**WRITTEN TASK 1:** In the text on Trochenbrod, which two newspapers published the jokes of Rabbi Moshe Hirsch Roitenberg?
**WRITTEN TASK 2:** Carry the text about Trochenbrod forward from its last sentence.

**TEXT SHOWN:**
****************

Despite being the only Jewish town in Europe, Trochenbrod was never widely known, even among Jews. But its unique character meant that neither was it quite as obscure as thousands of other Eastern European shtetls. More than a few Jews sought it out as a place to live and many more as a place to visit, a place where they could see and breathe the air of a Jewish town—and good country air, at that. The special quality of Jewish life in Trochenbrod may have contributed to creating a somewhat outsized share of relative notables in the Jewish world. Eliezer Burak, a Trochenbroder who moved to Palestine as a Jewish pioneer in the 1920s, wrote an article about his beloved Trochenbrod that was published in Hebrew in Tel Aviv in 1945. In it he recalls a handful of Trochenbrod’s “famous people” from just before and during the interwar period, especially those who helped spread Jewish culture.

Rabbi Yehezkel Potash, the permanent “Starusta” [government-appointed “Elder”] of the town in the days of the Czarist government. He was a scholarly and learned man, and served the people of Trochenbrod well with his honesty and intelligence.

Hirsch Kantor, a comedian who was master of his profession and very talented. At weddings and other gatherings he would bring joy to everyone with his rhymes and his cleverness.

Rabbi Moshe Hirsch Roitenberg, the scholar, ran a cheder in the town, and also served as a cantor, and he too had great talent as a comedian. His jokes were published in the newspapers Heint and Moment, which pleased him a great deal. Journalists would come all the way from Warsaw to interview him.

Two high-level Communists: Motel Shwartz who was a well-known Commissar in the Odessa fleet, and Yaakov Burak who was an admiral on a Russian warship and a university graduate. In the period of the Soviet purges Shwartz disappeared, and Burak drowned with his ship near Kronstadt in the war between the Bolsheviks and the Whites. These two had studied many years in the Slobodka yeshiva, and Motel Shwartz was even a certified rabbi.

Yisrael Beider, a son of the Rabbi Moshe David Beider, was a teacher in nearby Olyka, and after that moved to Mezerich near Brisk [Brest-Litovsk] and continued his literary work as a poet and essayist in both Hebrew and Yiddish.

****************

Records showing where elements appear
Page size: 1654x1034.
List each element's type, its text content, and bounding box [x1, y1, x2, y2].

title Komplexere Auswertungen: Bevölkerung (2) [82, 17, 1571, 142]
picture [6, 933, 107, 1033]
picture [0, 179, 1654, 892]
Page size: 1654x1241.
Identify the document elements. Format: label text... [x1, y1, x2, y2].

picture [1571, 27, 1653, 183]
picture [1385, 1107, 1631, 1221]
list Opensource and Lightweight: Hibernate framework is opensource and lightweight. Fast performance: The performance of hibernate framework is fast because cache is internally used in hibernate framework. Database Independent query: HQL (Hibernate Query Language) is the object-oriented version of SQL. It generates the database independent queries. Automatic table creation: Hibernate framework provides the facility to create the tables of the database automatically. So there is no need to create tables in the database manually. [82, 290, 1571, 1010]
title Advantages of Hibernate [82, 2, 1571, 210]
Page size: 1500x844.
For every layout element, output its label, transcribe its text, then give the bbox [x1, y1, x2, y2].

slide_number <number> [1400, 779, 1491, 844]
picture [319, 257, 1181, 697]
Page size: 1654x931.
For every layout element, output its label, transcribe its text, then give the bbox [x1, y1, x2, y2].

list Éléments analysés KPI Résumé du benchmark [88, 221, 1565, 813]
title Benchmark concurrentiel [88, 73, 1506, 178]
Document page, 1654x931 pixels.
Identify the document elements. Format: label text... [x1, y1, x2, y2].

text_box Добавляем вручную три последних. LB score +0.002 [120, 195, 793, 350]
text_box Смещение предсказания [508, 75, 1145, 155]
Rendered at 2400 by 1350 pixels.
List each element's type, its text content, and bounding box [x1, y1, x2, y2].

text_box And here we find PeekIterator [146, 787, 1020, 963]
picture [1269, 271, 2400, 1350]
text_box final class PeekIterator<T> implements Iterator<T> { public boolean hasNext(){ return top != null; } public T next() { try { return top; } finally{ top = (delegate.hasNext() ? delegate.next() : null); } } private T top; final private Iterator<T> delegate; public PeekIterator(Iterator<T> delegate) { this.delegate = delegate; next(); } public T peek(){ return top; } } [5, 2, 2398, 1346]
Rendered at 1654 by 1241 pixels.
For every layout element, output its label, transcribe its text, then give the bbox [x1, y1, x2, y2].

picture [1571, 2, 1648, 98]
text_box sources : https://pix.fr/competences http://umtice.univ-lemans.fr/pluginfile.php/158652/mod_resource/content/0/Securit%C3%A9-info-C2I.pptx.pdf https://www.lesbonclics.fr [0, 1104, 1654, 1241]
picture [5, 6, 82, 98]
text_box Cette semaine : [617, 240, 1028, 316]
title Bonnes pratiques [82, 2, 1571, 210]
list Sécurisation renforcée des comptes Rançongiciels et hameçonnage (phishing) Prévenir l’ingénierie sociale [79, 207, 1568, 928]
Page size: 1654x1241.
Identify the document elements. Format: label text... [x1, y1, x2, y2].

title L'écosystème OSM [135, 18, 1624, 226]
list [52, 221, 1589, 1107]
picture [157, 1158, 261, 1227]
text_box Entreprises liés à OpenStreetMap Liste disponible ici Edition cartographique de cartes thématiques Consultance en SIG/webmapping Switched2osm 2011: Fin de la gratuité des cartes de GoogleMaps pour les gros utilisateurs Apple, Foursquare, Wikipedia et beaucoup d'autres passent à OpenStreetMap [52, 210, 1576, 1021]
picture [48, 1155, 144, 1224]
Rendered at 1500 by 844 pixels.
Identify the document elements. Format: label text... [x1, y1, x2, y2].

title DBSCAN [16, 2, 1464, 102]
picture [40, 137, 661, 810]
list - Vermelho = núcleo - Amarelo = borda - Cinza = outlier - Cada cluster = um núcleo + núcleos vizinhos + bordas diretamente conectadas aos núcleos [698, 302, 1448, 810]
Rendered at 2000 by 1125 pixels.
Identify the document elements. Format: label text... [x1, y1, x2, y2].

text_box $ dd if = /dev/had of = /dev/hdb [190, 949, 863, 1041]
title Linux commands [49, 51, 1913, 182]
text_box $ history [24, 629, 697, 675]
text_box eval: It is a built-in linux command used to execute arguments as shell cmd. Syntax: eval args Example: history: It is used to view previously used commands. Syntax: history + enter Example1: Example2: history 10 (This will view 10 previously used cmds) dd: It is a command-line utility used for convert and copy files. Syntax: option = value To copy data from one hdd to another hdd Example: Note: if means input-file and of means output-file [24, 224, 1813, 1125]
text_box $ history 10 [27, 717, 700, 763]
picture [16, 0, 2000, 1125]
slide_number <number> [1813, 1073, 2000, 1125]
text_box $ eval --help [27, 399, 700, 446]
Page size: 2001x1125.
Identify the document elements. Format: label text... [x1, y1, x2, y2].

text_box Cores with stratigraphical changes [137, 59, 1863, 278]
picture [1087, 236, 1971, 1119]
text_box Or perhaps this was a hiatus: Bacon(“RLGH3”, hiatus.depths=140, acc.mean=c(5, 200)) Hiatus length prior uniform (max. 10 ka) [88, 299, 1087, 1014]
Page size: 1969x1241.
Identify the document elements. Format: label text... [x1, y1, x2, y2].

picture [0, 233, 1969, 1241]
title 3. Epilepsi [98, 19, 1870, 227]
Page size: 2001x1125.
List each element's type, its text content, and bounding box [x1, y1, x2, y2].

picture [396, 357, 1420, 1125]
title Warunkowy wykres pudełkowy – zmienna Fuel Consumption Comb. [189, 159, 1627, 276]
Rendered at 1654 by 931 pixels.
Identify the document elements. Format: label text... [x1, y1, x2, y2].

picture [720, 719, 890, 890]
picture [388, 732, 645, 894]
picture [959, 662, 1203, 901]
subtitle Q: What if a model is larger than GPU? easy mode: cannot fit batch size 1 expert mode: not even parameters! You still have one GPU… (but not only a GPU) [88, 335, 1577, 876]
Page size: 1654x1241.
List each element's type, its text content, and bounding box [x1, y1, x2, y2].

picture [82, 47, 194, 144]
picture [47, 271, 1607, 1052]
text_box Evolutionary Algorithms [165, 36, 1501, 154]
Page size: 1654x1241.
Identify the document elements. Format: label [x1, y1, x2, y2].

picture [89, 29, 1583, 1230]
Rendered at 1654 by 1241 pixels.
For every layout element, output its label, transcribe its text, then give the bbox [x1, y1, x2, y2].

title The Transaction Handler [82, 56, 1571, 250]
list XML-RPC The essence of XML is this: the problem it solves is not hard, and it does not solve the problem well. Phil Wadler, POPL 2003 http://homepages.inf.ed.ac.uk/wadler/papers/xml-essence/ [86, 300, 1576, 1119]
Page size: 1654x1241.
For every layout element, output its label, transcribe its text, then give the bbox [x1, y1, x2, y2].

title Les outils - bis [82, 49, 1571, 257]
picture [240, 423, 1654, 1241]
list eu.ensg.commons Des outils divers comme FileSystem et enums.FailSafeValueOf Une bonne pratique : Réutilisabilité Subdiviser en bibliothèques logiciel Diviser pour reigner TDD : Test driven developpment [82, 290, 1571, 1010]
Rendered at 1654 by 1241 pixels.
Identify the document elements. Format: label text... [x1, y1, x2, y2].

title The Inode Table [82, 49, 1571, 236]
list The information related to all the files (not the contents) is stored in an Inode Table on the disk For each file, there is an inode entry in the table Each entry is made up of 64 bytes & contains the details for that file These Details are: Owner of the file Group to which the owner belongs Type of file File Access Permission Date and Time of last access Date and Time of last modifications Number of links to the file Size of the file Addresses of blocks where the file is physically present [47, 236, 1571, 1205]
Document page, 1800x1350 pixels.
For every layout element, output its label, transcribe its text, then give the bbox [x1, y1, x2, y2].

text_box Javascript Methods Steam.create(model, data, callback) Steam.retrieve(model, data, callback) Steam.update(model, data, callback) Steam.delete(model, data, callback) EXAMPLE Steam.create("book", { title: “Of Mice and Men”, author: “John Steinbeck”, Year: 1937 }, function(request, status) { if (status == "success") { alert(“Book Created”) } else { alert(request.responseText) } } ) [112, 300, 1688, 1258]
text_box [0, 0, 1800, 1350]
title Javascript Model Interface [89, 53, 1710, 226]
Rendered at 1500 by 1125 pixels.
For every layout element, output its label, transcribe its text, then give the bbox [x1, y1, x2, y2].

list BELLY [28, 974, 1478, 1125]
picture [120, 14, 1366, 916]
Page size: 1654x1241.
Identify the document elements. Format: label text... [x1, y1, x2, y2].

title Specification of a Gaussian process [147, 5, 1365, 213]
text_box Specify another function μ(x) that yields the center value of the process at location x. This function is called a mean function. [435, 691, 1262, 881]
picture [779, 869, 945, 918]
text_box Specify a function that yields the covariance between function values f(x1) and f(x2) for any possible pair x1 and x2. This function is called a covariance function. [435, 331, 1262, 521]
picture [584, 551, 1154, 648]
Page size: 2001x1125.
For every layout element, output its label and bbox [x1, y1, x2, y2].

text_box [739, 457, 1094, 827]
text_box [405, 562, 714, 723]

****************

**REPLY 1:** Heint and Moment.

**REPLY 2:**
Yitzhak Aronski, a young and talented journalist, a feature writer published widely in Polish Jewish newspapers. He helped establish “The Volyner Shtima,” which was published in Rovno, and founded a library in Trochenbrod as part of his personal mission to encourage widespread reading of newspapers and books.

Hitler goose-stepped onto the scene in Europe, became chancellor of Germany in 1933, and in 1934 signed the German-Polish nonaggression pact. Among other things, the pact essentially left no restrictions on Nazi propaganda in Poland. From 1934 until Hitler’s invasion of western Poland in 1939, Poland’s repression of Jews, along with anti-Jewish hooliganism and actual pogroms, echoed those in Germany with slightly less shrillness. Relatives abroad were urging Trochenbrod families to leave. But Trochenbrod had not been directly affected much by anti-Jewish hooliganism, apart from the occasional Sunday brawl, and was prospering and modernizing like never before. The few who did consider leaving were torn.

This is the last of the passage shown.